Maureen Corrigan -  NPR


Pierpont’s language is heart-stopping. In one scene, with her characters suspended in emotional turmoil, she pauses to describe their empty house. There’s even a sparse, poetic interlude in the middle of the book that skips across the family’s lives for decades. . . . Then she rewinds the decades and picks up where she left off. It’s the kind of structural risk that shouldn’t work, but in her skilled hands it lands beautifully. Technically, of course, this is a domestic drama. But between Pierpont’s literary finesse and her captivating characters, it reads like a page-turner. (Grade A)
Entertainment Weekly

 
Bracing.... Pierpont’s killer ending reveals the long reach of the affair’s consequences (sorry, no plot spoilers). Consider this a twisty, gripping story—that packs an emotional wallop.
O Magazine


Fans of [Virginia] Woolf’s insight into the human consciousness...will savor Pierpont’s acute observation of a family in crisis, her deft pacing and deeply human characterization of each member of the family.
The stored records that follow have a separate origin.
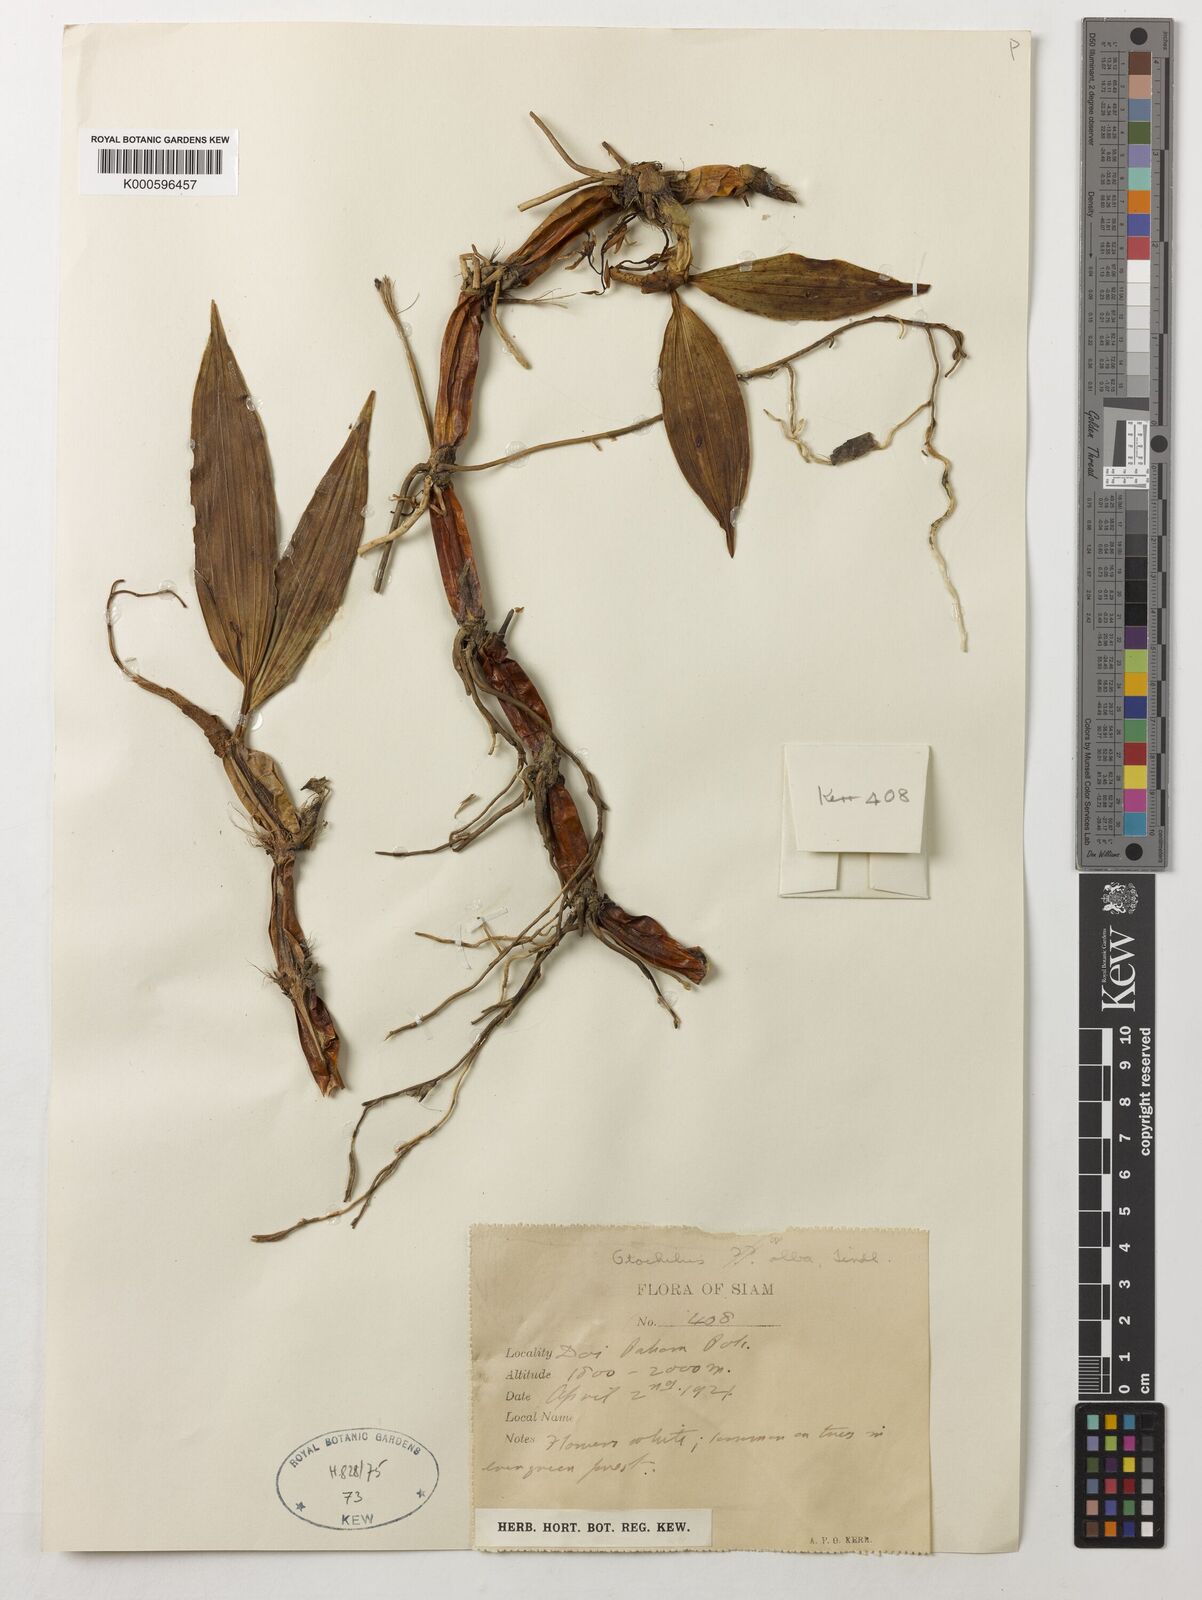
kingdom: Plantae
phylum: Tracheophyta
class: Liliopsida
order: Asparagales
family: Orchidaceae
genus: Coelogyne
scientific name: Coelogyne alba
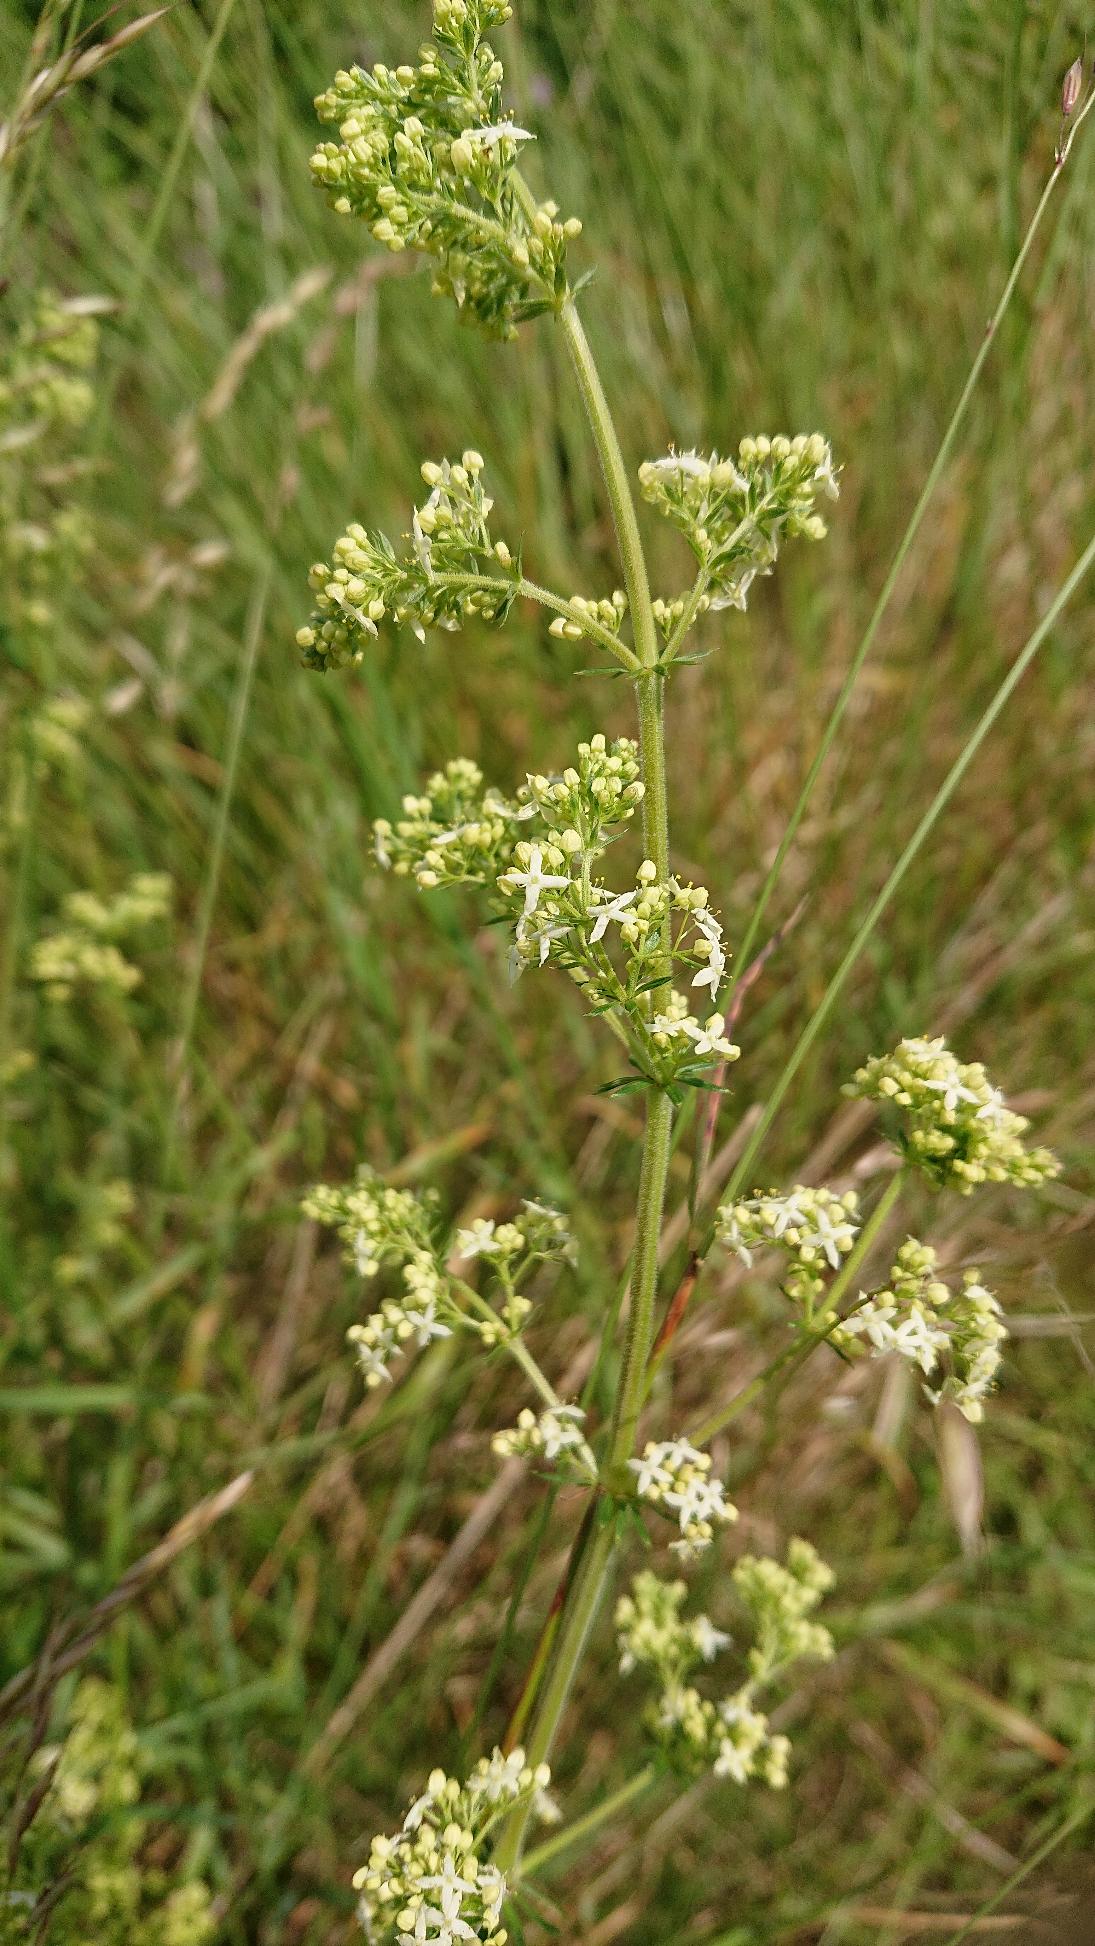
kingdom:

Among the Ten Thousand Things speaks to what makes a person, and a family, tick, even when it can so easily seem utterly inexplicable.
Huffington Post
 

An emotionally sophisticated, nuanced examination of a splintering Upper West Side New York City family.... Among the Ten Thousand Things rises above for its imagined structure, sentence-by-sentence punch, and pure humanity. Weaving readers through the New York streets with the Shanleys, and in and out of each of their minds as they try to survive the infidelity that’s torn them from the life they’ve built, Pierpont has written a debut so honest and mature that it will resonate with even the most action-hungry readers—perhaps against reason. Her story is the one we’ll be talking about this summer, and well beyond.
Meredith Turits - Vanity Fair


(Starred review.) The perennial theme of marital infidelity is given a brisk, insightful, and sophisticated turn in Pierpont’s impressive debut.... Pierpont throws an audacious twist midway through the book, giving the slow, painful denouement a heartbreaking inevitability. This novel leaves an indelible portrait.
Publishers Weekly


(Starred review.) [A]n expertly crafted story of a family in crisis.... Pierpont wields words like beautiful weapons. This short novel is a treat for fans of Jonathan Franzen, Jami Attenberg, and Emma Straub, and shows off an exciting new voice on the literary landscape. —Kate Gray, Worcester P.L., MA
Library Journal


Long-simmering tensions boil over in the Shanley household to devastating effect.... [F]or all the book's sadness, much of its lingering force comes from Pierpont's sharp-witted detailing of human absurdity. A quietly wrenching family portrait.